Finds the posterior mode for multinomial logistic regression parameters using cyclic coordinate descent.
This is designed to be useful for inverse regression analysis of sentiment in
text, where the multinomial response is quite large. It should be generally useful
for any large-scale multinomial logistic regression, but is optimized for the large-response setting
(e.g., counts
are treated as sparse while covars
are dense). The model is identified by fixing coefficients at zero for a
specified null category. With binomial response, the first category
is assumed null. For multinomial response dimension greater than
two, each response vector is augmented with a null category count of
zero, such that the linear model equations can then be interpreted as
log odds of each response category against a very rare null event
with covariate independent probability. This specification is
designed to work well for high-dimension response (e.g. text), our
motivating application, but should work in a variety of
settings. Fitted probabilities and those obtained using
predict.mnlm
are corrected to condition on response not coming
from this null category.
Coefficient penalization is based upon the precision parameters
$\lambda$ of independent Laplace priors on each non-intercept
regression coefficient.

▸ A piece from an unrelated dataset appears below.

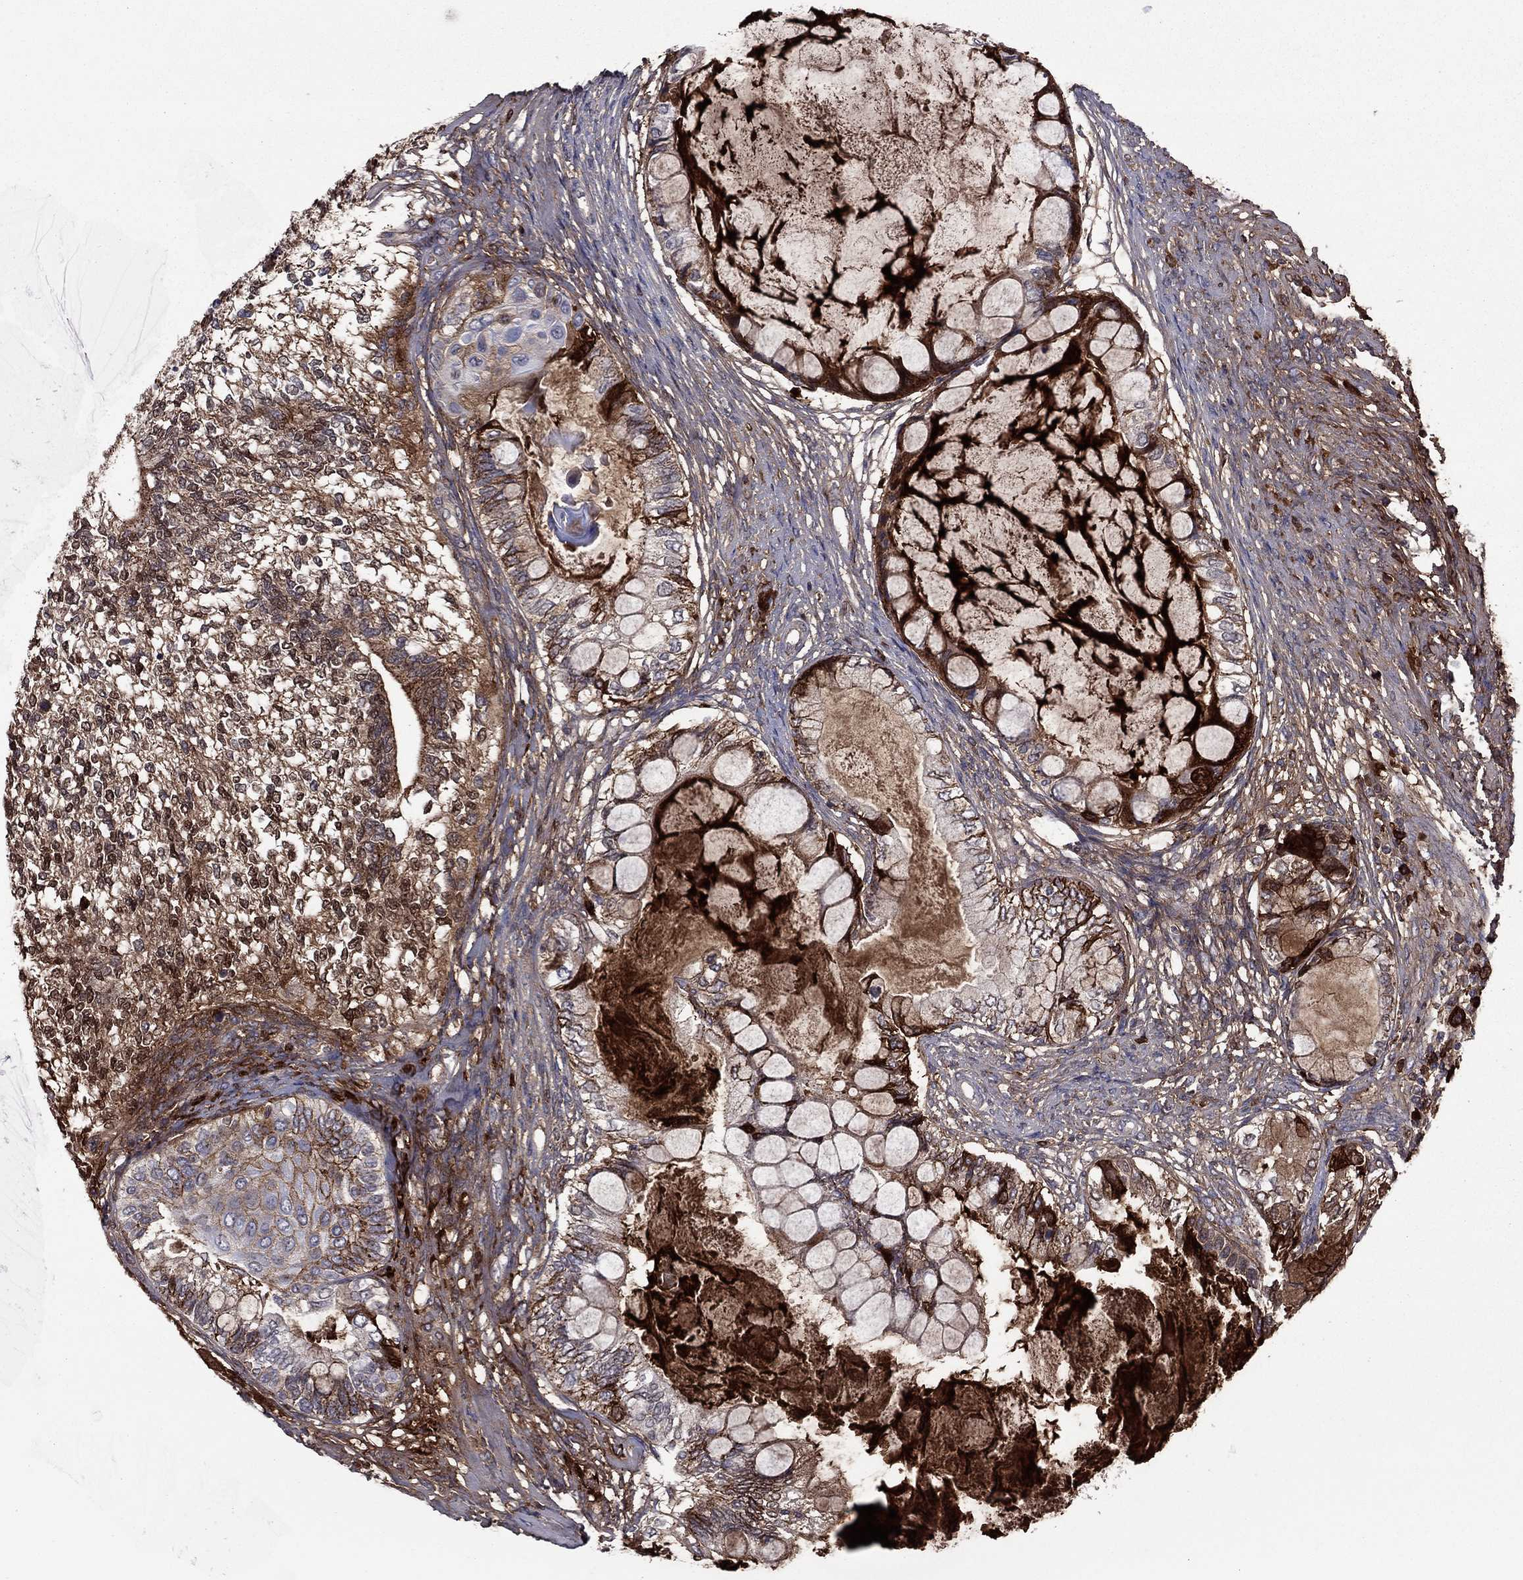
{"staining": {"intensity": "strong", "quantity": "<25%", "location": "cytoplasmic/membranous"}, "tissue": "testis cancer", "cell_type": "Tumor cells", "image_type": "cancer", "snomed": [{"axis": "morphology", "description": "Seminoma, NOS"}, {"axis": "morphology", "description": "Carcinoma, Embryonal, NOS"}, {"axis": "topography", "description": "Testis"}], "caption": "Embryonal carcinoma (testis) stained with IHC reveals strong cytoplasmic/membranous positivity in approximately <25% of tumor cells.", "gene": "HPX", "patient": {"sex": "male", "age": 41}}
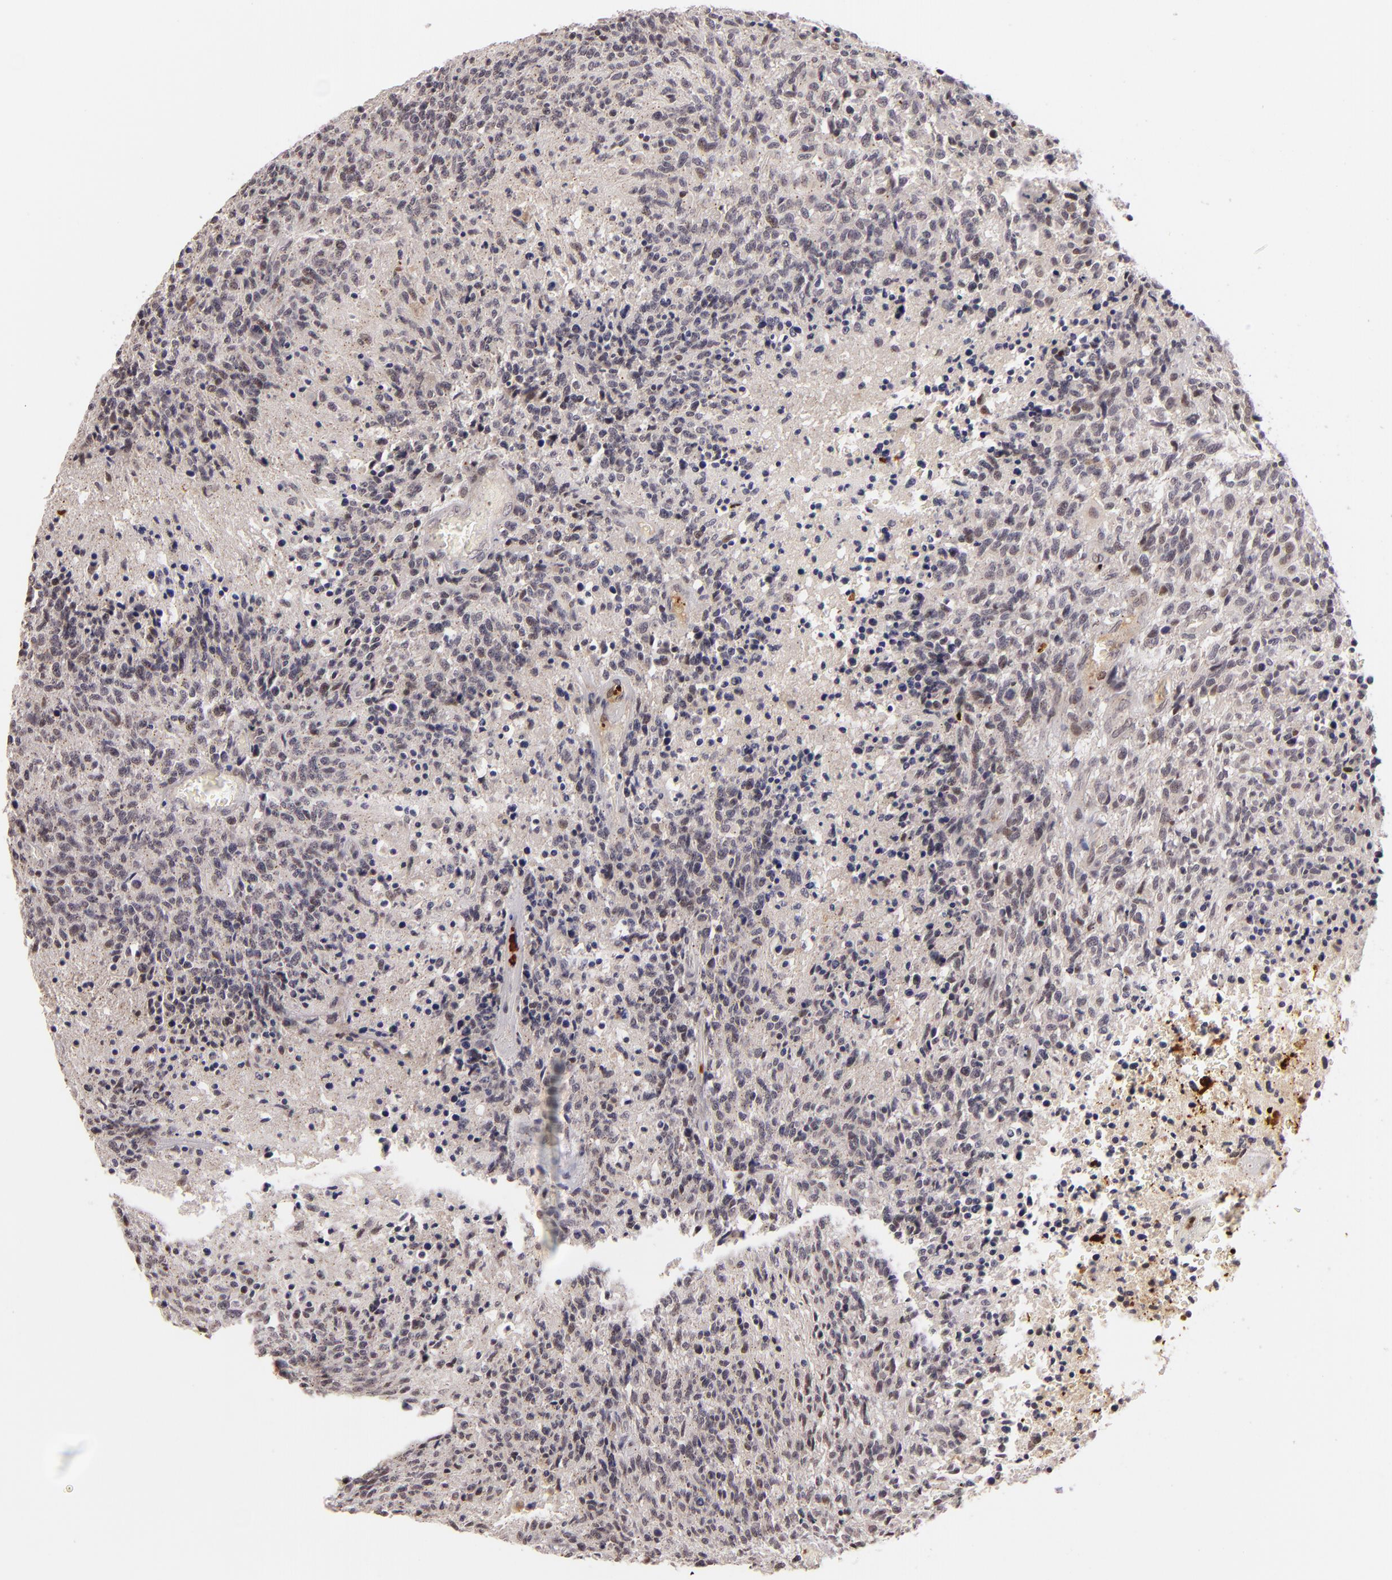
{"staining": {"intensity": "weak", "quantity": "<25%", "location": "nuclear"}, "tissue": "glioma", "cell_type": "Tumor cells", "image_type": "cancer", "snomed": [{"axis": "morphology", "description": "Glioma, malignant, High grade"}, {"axis": "topography", "description": "Brain"}], "caption": "Micrograph shows no protein expression in tumor cells of malignant glioma (high-grade) tissue.", "gene": "RXRG", "patient": {"sex": "male", "age": 36}}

Here, the Laplace density is $p(z) = (\lambda/2)exp[-\lambda|z|]$,
with variance $2/\lambda$. Via the penalty
argument, this precision is either fixed,
which corresponds to the L1 penalty $\lambda|z|$, or it is assigned a $Gamma(s, r)$
prior and estimated jointly with the coefficient, which corresponds to the non-convex penalty $s*log[1 + |z|/r]$.

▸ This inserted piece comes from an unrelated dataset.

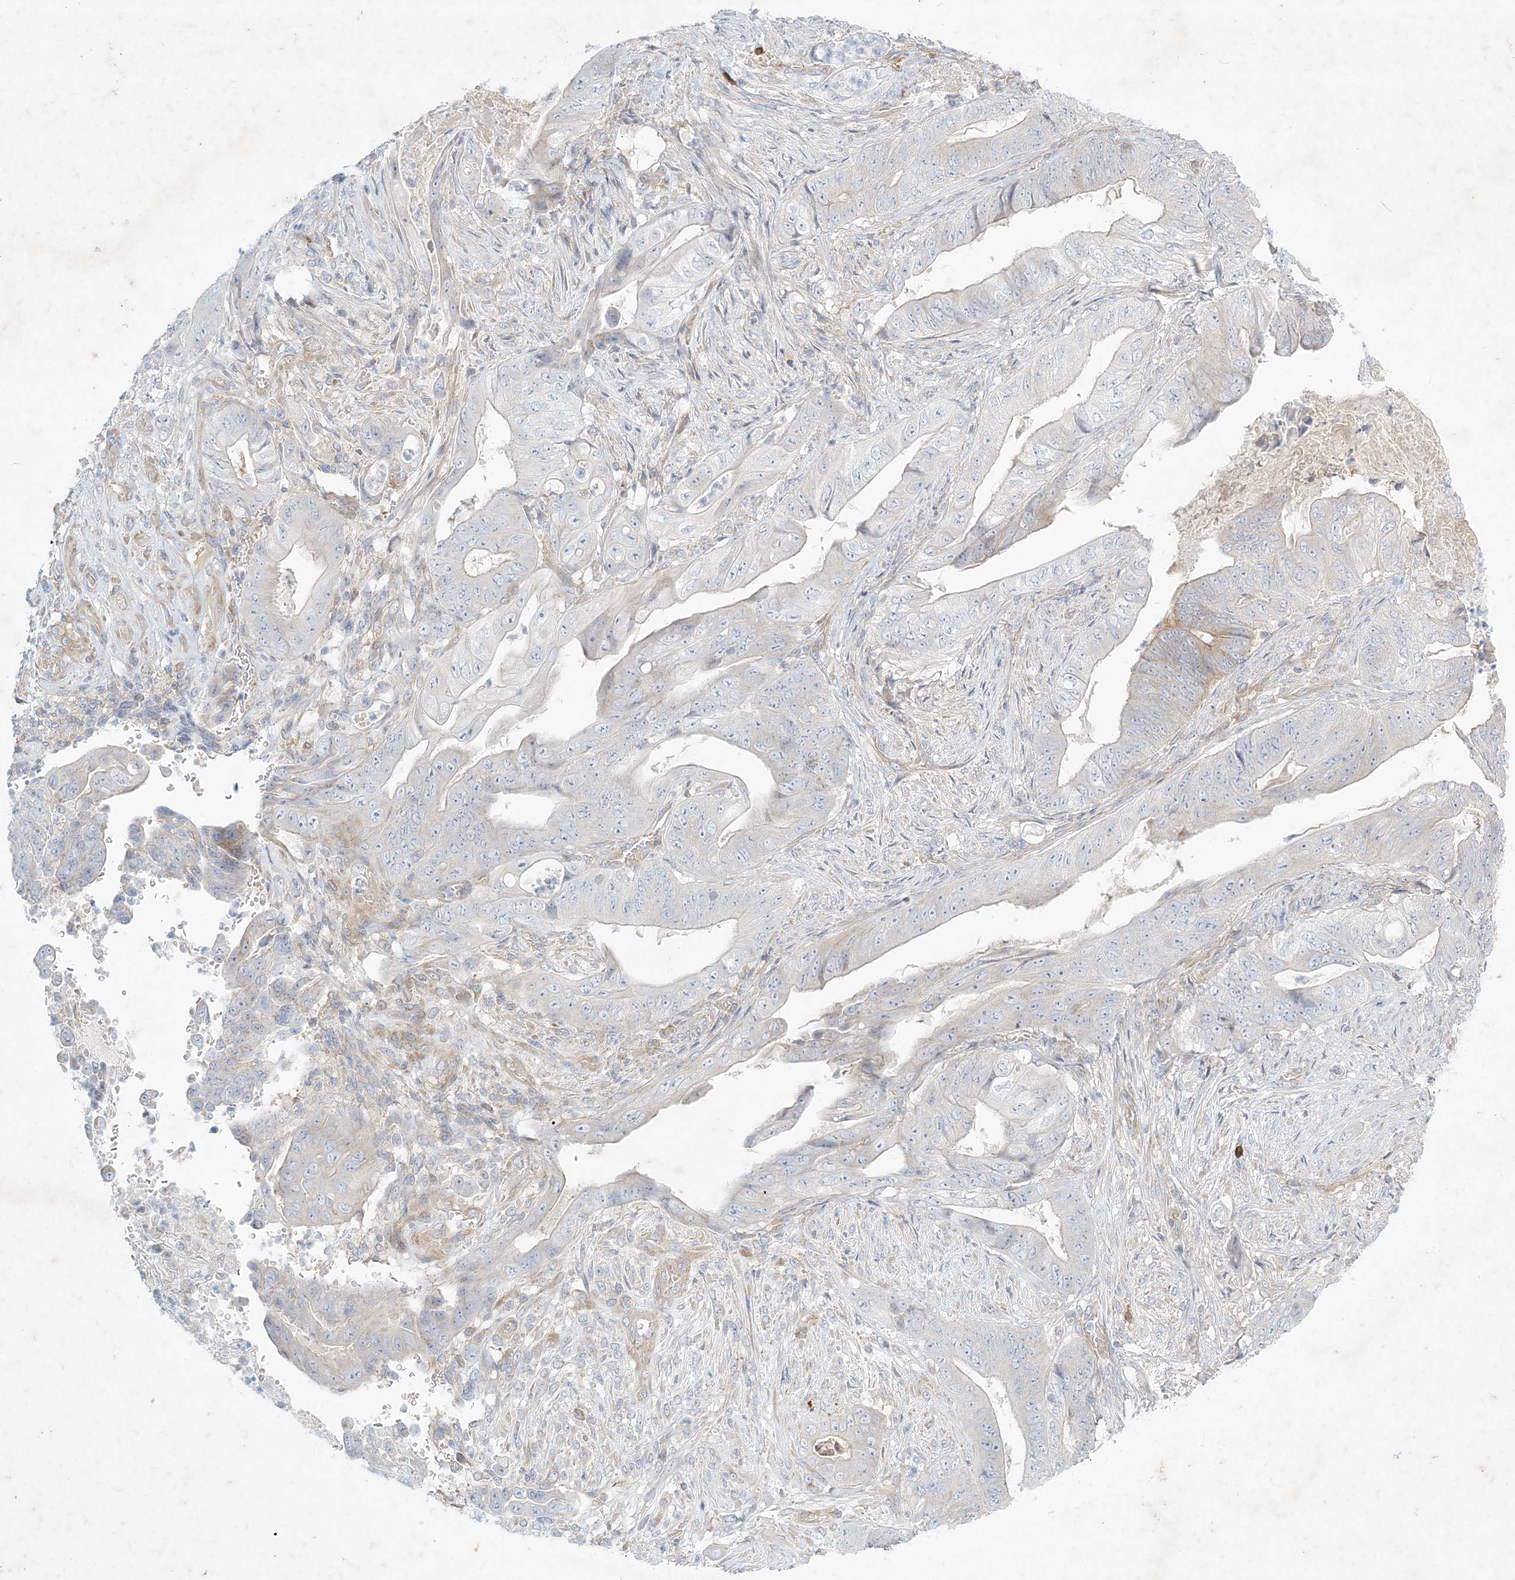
{"staining": {"intensity": "negative", "quantity": "none", "location": "none"}, "tissue": "stomach cancer", "cell_type": "Tumor cells", "image_type": "cancer", "snomed": [{"axis": "morphology", "description": "Adenocarcinoma, NOS"}, {"axis": "topography", "description": "Stomach"}], "caption": "IHC photomicrograph of adenocarcinoma (stomach) stained for a protein (brown), which demonstrates no positivity in tumor cells. (DAB IHC, high magnification).", "gene": "STK11IP", "patient": {"sex": "female", "age": 73}}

In the case of joint penalty-coefficient estimation, prior variance $s/r^2 = E\lambda/r$ controls the degree of penalty curvature.
In the case that the variance is large relative to the amount of information in the likelihood, the posterior can become multimodal.
Since this leads to unstable optimization and less meaningful MAP estimates,
mnlm
will warn and automatically double $r$ and $s$ until obtaining a concave posterior.
If the resulting prior precision is higher than you would like,
it may be worth the computational effort to integrate over penalty uncertainty in mean,
rather than MAP, estimation; the reglogit
package is available for such inference in binomial regression settings.
Additional details are available in Taddy (2011).